Jeera Rice and Methi Dal Fry
A comfort food to relish either as lunch or dinner with very mild spicy flavour. The methi dal fry goes very well with rotis and plain rice too. A healthy food indeed....
Recipe for Jeera rice:
- Pre time: 05 mins
- Cooking time: 20 mins
- Serves: 4
- Wash two cups of Basmathi rice twice, drain the water out and keep aside.
- Heat a pan with 2 table spoons of butter and one table spoon of oil.
- Add a bay leaf, some cloves, cinnamon sticks and a star aniseed to it.
- After few stirs put 2 tea spoons of cumin seeds to the pan.

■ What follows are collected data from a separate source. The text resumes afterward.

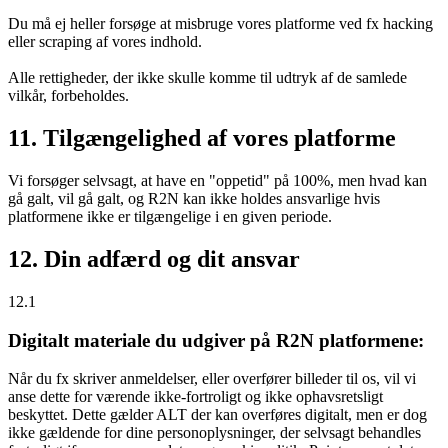
Du må ej heller forsøge at misbruge vores platforme ved fx hacking
eller scraping af vores indhold.
Alle rettigheder, der ikke skulle komme til udtryk af de samlede
vilkår, forbeholdes.
11. Tilgængelighed af vores platforme
Vi forsøger selvsagt, at have en "oppetid" på 100%, men hvad kan
gå galt, vil gå galt, og R2N kan ikke holdes ansvarlige hvis
platformene ikke er tilgængelige i en given periode.
12. Din adfærd og dit ansvar
12.1
Digitalt materiale du udgiver på R2N platformene:
Når du fx skriver anmeldelser, eller overfører billeder til os, vil vi
anse dette for værende ikke-fortroligt og ikke ophavsretsligt
beskyttet. Dette gælder ALT der kan overføres digitalt, men er dog
ikke gældende for dine personoplysninger, der selvsagt behandles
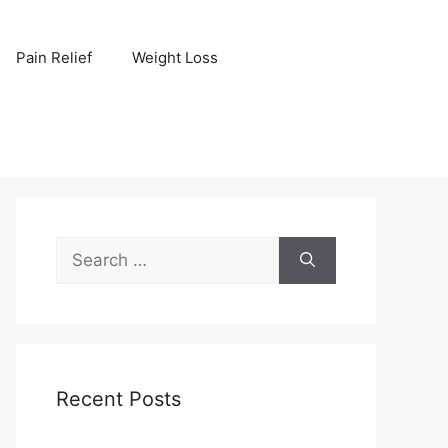
Pain Relief
Weight Loss
Search
for:
Recent Posts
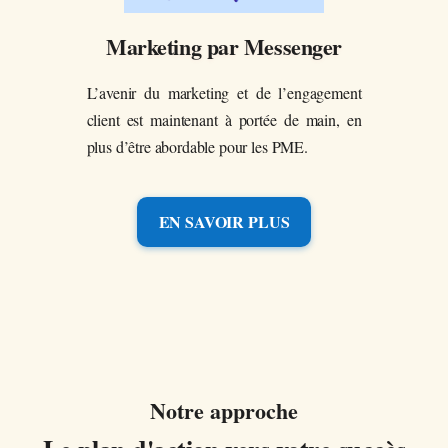
Marketing par Messenger
L’avenir du marketing et de l’engagement
client est maintenant à portée de main, en
plus d’être abordable pour les PME.
EN SAVOIR PLUS
Notre approche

- Once they splutter add the basmathi rice to the pan and stir gently for 20 seconds.
- Pour 3 and 1/2 cups of water and required salt to it. Mix well.

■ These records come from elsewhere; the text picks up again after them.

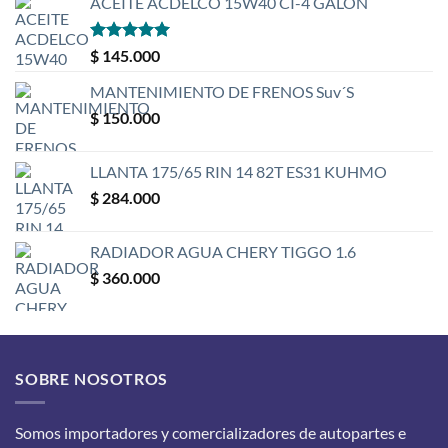
ACEITE ACDELCO 15W40 CI-4 GALÓN
Valorado
$
145.000
con
5
de 5
MANTENIMIENTO DE FRENOS Suv´S
$
150.000
LLANTA 175/65 RIN 14 82T ES31 KUHMO
$
284.000
RADIADOR AGUA CHERY TIGGO 1.6
$
360.000
SOBRE NOSOTROS
Somos importadores y comercializadores de autopartes e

- Once the water starts boiling well, close the pan with a lid and keep the flame to low.
- Switch off the stove after 15 minutes.
- Give resting time 10 minutes and open the lid.
- Gently stir the rice with a fork.
- Now the rice is ready.
Recipe for the Methi Dal Fry:
- Pre time: 15 mins
- Cooking time: 15 mins
- Serves: 4
Ingredients for making Methi Dal Fry:
- Methi leaves 2 cups
- Boiled Moongh dal pressure cooked from 1 cup of Moongh dal
- Finely shredded onions from 1 onion
- Chopped tomatoes from 2 tomatoes
- Finely chopped green chilli & Ginger 1 tea spoon each
- Kashmiri red chilli powder 1 tea spoon
- Salt to taste
- Garam masala powder 1/2 tea spoon
- Coriander seed powder 2 tea spoons
- Cumin seed powder 1/4 tea spoon
- Cumin seeds 1 tea spoon
- Oil and Butter 1 table spoon each
How to make methi leaves Dal Fry?
Remove the Methi leaves from the stem, wash well and keep aside.
Heat a pan with oil and butter.
Do the seasoning with cumin seeds.
Once they splutter add the grren chillies and ginger and fry for 30 seconds.
Then fry the onions till they become brown in colour.
Now put all the powders in to it and stir well.
Add the Methi leaves to it and fry for few minutes in medium flame.
Add salt and boiled dal in to it,
Pour 1 cup of water.
Allow them to boil well till the oil separates.